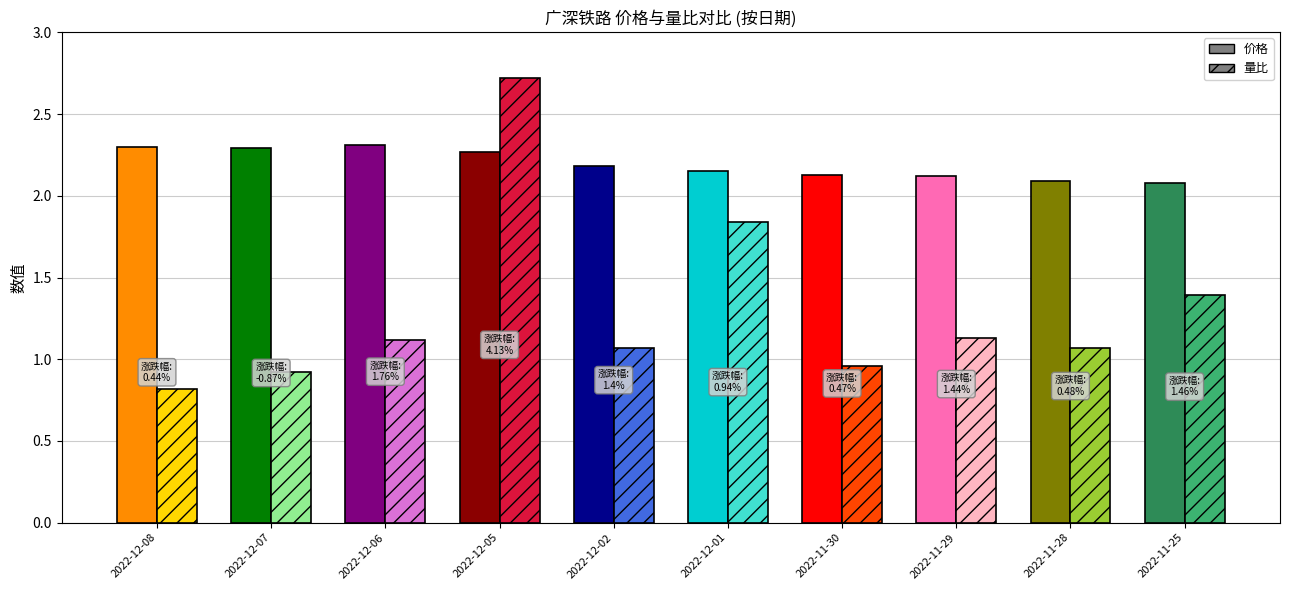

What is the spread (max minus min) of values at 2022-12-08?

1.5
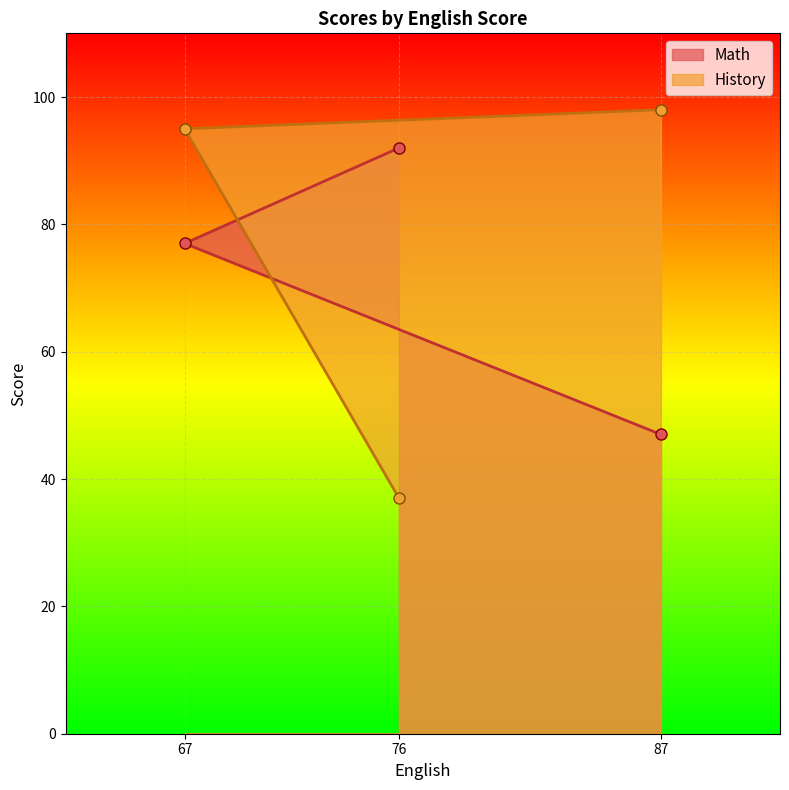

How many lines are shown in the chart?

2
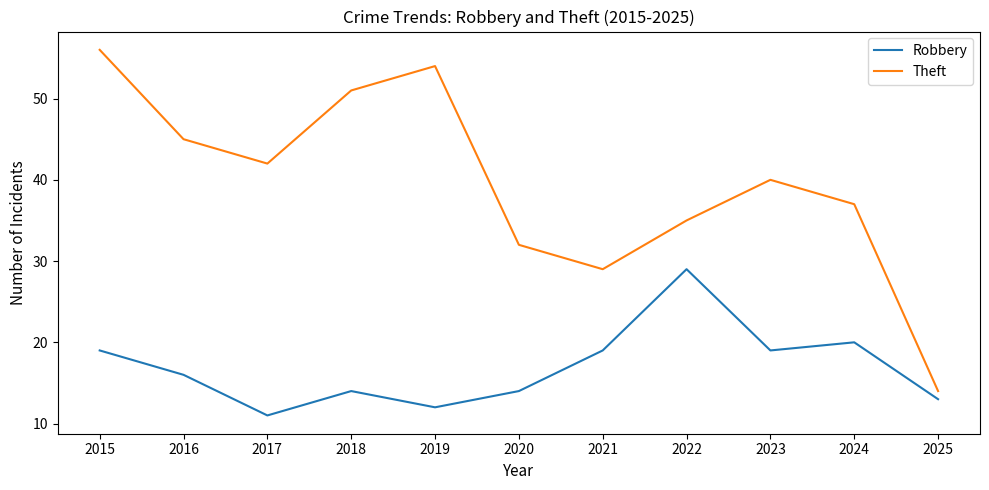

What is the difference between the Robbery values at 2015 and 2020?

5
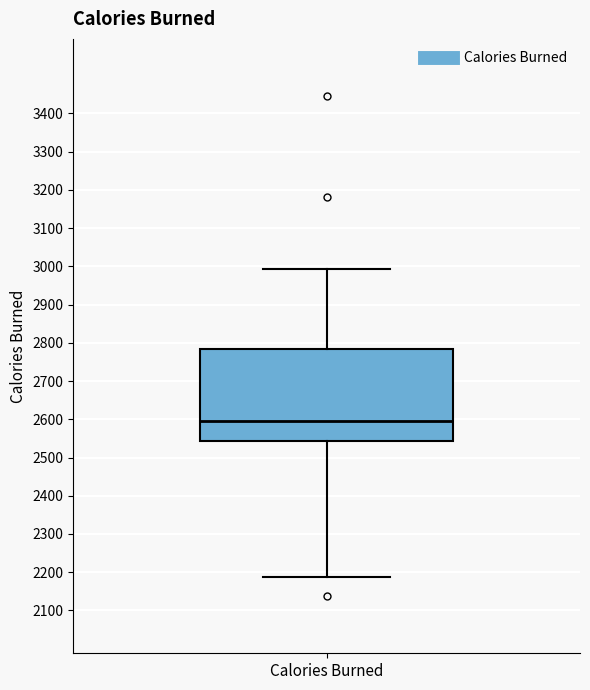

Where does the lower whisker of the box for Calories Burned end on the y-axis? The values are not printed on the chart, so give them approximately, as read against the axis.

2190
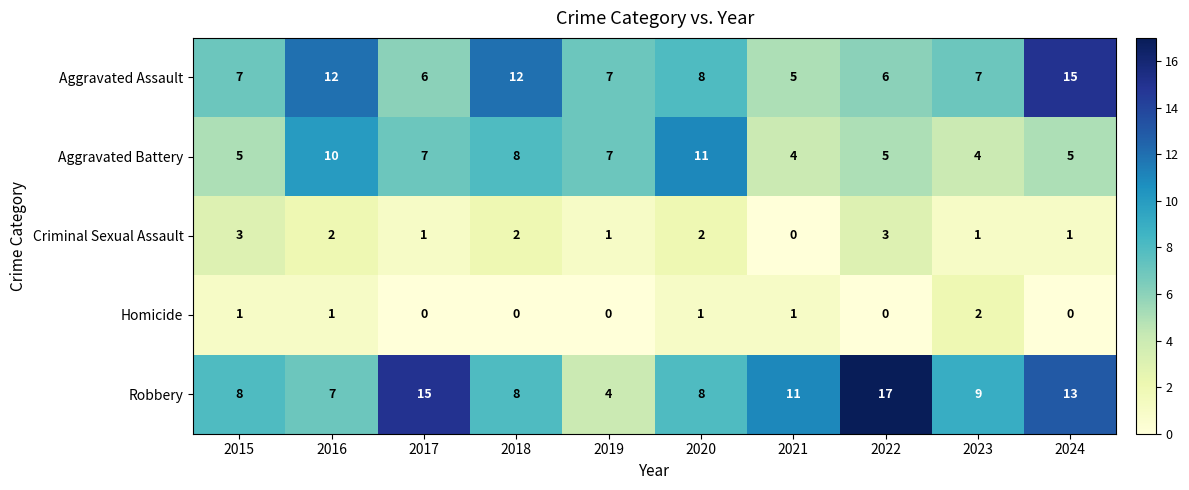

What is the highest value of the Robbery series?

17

_Work item:_
Which lines in the rows above contain the word "What"? Show each of those lines in full; capitalization matters.

_Response area:_
What is the spread (max minus min) of values at 2022-12-08?
What is the difference between the Robbery values at 2015 and 2020?
What is the highest value of the Robbery series?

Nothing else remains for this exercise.